Aprovechando los matices de nuestra lengua, que diferencia abiertamente entre el ser y el estar, Altarriba inicia un proceso de transferencia en el mismo arranque del relato que le permita “estar en su padre y ser con su padre”. Y si, como decía Goethe, “hacia abajo, o hacia arriba, las memorias siempre acaban por encontrarse”, sólo cuando esa unificación es total entre los dos el escritor está en condiciones de manifestar “Mi padre, que ahora soy yo…” para empezar a hacerle revivir. No aspira el guionista a trazar una historia de ese período (aunque se pueda leer también de esa manera) ni a revelarnos clave alguna del pasado: únicamente le angustia, para poder llevar a término su duelo como hijo, ser la memoria de su padre apoyado por igual en los testimonios que dejó escritos y en la ficción que él incorpora para enriquecer el tiempo del que cada uno de nosotros estamos hechos.

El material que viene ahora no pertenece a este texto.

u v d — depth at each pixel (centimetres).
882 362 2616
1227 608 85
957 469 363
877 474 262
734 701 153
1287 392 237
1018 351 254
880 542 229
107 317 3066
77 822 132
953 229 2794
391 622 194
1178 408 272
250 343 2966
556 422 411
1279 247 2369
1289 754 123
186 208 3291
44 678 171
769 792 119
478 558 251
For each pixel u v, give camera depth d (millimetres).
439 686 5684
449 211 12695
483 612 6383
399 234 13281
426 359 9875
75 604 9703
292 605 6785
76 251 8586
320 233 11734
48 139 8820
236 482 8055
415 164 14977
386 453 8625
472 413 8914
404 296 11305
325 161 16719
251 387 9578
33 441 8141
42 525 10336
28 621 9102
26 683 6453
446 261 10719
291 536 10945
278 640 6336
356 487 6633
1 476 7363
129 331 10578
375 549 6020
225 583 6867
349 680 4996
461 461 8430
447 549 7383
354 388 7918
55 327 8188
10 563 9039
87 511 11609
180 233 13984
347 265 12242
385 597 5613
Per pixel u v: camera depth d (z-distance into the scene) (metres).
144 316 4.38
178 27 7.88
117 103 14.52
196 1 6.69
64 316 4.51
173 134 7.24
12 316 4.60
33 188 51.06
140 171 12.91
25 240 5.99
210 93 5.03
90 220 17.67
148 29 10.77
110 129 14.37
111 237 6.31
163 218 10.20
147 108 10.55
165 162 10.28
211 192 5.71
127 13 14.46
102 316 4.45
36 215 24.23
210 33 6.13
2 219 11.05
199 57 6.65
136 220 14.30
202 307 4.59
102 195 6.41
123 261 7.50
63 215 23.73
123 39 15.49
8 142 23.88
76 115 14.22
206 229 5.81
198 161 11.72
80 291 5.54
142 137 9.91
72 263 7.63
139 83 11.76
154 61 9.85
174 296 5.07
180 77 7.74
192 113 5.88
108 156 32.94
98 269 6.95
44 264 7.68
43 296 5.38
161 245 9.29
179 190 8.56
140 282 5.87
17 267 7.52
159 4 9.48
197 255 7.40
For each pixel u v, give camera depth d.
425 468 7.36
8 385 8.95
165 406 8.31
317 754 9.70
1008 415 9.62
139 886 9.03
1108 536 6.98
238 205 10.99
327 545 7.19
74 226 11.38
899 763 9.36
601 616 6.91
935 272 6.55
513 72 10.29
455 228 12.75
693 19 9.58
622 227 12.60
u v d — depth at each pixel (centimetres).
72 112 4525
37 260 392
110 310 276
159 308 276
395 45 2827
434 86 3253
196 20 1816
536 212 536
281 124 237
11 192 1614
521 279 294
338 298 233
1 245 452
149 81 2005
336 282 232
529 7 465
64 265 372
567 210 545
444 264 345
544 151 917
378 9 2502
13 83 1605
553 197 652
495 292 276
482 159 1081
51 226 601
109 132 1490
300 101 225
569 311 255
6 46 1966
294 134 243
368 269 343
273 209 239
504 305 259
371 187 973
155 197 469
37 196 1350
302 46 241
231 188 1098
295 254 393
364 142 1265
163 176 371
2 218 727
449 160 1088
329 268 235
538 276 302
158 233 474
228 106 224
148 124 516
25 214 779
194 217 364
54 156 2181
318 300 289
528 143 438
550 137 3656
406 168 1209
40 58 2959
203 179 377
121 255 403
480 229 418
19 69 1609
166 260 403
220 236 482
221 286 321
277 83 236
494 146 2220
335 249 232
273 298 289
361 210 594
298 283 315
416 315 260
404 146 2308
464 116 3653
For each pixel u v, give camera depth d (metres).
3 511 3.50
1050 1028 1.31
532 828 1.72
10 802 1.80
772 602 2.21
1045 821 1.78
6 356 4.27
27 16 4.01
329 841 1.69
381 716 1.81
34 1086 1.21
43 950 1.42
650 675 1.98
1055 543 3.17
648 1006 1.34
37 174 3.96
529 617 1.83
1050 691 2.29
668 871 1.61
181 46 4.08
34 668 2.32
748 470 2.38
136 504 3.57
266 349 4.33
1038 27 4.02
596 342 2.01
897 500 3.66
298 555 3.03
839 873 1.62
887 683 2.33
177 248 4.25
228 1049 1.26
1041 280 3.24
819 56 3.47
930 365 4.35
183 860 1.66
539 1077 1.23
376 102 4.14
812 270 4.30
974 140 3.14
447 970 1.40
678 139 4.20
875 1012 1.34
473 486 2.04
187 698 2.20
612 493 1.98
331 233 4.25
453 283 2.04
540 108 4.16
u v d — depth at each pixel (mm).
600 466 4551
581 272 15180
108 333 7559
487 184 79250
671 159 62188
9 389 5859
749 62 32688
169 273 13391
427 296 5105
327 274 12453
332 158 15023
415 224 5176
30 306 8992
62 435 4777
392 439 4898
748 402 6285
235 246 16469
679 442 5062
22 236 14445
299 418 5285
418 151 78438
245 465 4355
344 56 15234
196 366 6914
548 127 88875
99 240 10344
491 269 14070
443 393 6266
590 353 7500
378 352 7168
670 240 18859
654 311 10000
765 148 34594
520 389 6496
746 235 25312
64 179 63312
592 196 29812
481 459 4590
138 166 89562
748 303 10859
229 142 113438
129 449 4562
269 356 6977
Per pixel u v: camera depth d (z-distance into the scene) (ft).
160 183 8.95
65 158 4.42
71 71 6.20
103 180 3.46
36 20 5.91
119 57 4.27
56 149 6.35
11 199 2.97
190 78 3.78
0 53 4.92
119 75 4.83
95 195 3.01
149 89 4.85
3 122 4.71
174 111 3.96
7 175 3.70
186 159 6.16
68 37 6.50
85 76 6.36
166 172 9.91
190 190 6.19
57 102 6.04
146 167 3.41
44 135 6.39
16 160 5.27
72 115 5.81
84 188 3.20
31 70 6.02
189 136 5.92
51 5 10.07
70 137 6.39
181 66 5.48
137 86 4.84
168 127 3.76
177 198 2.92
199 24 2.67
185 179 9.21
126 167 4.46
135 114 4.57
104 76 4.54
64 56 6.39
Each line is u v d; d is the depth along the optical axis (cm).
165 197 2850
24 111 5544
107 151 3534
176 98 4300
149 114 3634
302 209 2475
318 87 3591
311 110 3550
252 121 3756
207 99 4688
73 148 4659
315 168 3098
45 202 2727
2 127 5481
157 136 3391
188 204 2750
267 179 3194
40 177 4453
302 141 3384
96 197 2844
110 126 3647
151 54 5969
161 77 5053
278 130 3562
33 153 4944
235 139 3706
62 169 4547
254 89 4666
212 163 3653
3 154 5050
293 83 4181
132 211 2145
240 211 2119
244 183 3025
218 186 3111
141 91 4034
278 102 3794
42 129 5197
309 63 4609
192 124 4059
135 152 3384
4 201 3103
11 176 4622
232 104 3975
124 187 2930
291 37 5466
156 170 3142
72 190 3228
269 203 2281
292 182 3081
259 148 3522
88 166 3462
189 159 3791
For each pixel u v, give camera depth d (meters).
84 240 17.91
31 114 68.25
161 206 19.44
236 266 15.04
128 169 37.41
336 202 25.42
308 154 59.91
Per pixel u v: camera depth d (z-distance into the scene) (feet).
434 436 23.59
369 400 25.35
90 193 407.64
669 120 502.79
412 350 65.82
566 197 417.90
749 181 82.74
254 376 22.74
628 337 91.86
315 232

Esa dolorosa inmersión en la piel de su padre será la que le permita ver a él, y a nosotros, una vida a través de los propios ojos del protagonista, en medio por igual de lo trágico y lo cómico, hasta dejar prendida en la mente del lector, cuando cierra el libro, esa poca y a la vez gran cosa que seguramente es lo único que cada cual puede dejar tras de sí y que Unamuno llamó “el poso de la espuma”.
Ahora bien, y los que me leen en esta publicación lo saben, no es fácil encontrar un dibujante capaz de transmitir la complejidad de la memoria, y más cuando media un artificio como el que he comentado, sin desvalorizar o contradecir el texto. Afortunadamente, en este caso, Altarriba lo ha hallado en el talento inclasificable de Kim, que es mucho más que el dibujante de la serie “Martínez el facha” de El Jueves, y uno de los pocos que posee la capacidad única de introducirse en las escenas que dibuja (como, a su manera, por ejemplo, lo fue también el gran Opisso).